Fortune Magazine Offices – New York City

A timeless and creative look, Fortune has provided a powerful and connected place of work for all the employees of the iconic business magazine's offices in New York City.

  • Client Fortune Magazine,
  • size 43,352 sqft
  • Year 2019
  • Location New York City, New York, United States,
  • Industry Film / Media / Publishing,
  • TPG Architecture was engaged by multinational business magazine, Fortune, to design their offices located in New York City, New York.

    Founded in 1929, Fortune Magazine is a global media organization that helps its viewers and readers succeed in business with access to their articles on business journalism. TPG was brought on by Vornado Realty Trust to design Fortune’s new offices, relocated from 225 Liberty Street to 40 Fulton Street. In their original workplace, business units were spread out among multiple levels which created a disconnect among staff. With the move, this project finally permitted Fortune employees to all be located together and therefore collaborate more efficiently.

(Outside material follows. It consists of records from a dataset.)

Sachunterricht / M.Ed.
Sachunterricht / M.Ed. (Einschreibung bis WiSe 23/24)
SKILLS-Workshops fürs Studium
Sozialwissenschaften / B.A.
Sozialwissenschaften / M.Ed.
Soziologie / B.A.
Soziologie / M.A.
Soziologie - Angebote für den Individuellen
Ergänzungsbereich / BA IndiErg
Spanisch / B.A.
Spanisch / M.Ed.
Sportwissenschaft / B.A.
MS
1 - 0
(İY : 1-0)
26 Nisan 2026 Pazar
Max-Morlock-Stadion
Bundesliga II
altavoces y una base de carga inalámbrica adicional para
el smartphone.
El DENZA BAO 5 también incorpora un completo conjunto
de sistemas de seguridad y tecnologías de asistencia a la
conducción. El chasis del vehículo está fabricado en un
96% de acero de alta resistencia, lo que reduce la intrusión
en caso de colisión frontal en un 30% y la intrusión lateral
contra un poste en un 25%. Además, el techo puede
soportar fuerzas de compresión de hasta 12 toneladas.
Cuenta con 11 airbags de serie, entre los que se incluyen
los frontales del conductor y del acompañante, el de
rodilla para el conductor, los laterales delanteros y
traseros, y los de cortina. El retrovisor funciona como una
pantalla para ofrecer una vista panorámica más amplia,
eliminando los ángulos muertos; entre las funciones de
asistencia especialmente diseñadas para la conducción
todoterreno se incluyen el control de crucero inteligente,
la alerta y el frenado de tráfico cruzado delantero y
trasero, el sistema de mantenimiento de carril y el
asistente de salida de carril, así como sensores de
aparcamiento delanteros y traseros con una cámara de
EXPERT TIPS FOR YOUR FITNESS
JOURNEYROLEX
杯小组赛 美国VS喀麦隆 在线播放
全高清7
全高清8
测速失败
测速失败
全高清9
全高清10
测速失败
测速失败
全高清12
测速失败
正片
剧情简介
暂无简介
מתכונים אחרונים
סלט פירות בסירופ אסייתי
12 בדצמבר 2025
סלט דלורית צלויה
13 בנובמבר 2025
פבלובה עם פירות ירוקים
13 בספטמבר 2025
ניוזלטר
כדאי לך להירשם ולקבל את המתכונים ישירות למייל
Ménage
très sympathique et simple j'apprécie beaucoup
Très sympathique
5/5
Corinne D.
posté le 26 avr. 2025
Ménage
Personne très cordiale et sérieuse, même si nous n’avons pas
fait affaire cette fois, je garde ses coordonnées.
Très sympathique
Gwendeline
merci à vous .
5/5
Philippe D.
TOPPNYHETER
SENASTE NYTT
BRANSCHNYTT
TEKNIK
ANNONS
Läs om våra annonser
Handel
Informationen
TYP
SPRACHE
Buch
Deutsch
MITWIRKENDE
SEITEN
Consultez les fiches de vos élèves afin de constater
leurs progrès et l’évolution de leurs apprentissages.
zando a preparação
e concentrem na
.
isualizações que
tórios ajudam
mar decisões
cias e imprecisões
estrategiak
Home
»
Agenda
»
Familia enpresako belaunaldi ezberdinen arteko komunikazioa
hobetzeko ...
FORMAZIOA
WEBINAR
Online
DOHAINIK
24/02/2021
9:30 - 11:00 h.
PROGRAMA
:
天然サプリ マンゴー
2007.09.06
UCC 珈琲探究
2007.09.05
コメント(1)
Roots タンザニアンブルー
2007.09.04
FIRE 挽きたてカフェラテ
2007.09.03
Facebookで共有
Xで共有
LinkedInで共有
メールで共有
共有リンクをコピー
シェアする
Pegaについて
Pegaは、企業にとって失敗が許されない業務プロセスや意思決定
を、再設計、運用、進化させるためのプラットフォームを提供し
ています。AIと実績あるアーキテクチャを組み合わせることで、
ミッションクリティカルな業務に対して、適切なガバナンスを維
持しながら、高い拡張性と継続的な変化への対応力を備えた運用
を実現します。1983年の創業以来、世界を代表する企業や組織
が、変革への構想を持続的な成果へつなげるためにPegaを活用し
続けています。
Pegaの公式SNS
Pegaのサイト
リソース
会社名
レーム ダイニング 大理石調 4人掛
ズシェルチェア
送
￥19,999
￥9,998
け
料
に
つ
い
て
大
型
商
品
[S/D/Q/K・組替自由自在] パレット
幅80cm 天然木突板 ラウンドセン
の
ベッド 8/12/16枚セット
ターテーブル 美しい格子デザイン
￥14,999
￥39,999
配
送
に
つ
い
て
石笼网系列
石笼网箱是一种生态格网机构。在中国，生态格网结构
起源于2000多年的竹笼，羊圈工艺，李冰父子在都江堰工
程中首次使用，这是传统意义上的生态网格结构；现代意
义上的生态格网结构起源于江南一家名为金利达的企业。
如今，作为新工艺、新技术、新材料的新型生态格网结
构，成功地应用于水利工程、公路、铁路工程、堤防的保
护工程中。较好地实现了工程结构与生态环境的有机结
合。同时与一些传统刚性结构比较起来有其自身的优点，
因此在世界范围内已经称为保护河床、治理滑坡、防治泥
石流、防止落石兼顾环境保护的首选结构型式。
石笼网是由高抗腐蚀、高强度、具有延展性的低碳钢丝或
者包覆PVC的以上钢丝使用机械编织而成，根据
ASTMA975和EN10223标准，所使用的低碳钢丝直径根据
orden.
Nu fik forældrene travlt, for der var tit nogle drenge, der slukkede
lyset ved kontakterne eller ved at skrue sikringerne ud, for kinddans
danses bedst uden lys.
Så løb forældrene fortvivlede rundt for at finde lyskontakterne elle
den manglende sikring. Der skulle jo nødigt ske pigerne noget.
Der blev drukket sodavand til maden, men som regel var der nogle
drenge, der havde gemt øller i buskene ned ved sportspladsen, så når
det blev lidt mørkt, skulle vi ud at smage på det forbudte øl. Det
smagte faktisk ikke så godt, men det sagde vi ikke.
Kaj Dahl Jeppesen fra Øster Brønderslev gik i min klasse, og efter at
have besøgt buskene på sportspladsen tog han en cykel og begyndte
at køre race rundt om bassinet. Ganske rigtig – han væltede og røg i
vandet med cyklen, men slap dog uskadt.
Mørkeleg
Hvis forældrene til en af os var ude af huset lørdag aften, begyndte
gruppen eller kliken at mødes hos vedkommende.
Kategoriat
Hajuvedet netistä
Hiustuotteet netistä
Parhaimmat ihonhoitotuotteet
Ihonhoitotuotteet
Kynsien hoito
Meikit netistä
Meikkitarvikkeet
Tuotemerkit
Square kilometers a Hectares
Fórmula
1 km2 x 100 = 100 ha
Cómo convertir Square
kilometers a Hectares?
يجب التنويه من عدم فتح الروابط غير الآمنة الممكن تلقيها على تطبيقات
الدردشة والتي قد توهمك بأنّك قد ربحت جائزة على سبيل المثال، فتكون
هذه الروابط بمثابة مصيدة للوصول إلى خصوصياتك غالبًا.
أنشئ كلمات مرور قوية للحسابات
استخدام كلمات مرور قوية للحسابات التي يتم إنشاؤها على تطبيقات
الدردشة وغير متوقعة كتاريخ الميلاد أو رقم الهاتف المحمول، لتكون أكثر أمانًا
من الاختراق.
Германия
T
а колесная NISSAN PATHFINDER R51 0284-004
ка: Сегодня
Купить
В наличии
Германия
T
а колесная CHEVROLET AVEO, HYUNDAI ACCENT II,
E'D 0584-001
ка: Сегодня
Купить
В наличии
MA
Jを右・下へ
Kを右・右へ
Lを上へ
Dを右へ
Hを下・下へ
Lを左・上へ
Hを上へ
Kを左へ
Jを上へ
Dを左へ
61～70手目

    Fortune wanted to be able to create an office space that property reflected their brand, along with the history and future of the company. TPG worked with the Client to create a clean backdrop to highlight their practice at the intersection of business with art. The chosen design concept is characterized by a timeless and creative look, complemented with accents of simple wood tones. With moving to an open workplace environment, employees now have access to workstations with efficient storage solutions that also create privacy for staff without sacrificing the available natural light. Other components include a film studio, editing suites, podcast rooms, and meeting areas that provide space for heads-down work.

    To emphasize the concept of community with privacy, a buzzi screen system on a sliding track was installed to help enclose the café, minimizing acoustics while still allowing light to pass through. Nearby conference rooms are all designed with transparent glass, which further allow these spaces to flow between private and public interaction. Also, each floor includes smaller pantries, which further emphasizes the importance of creating spaces for staff to gather and collaborate.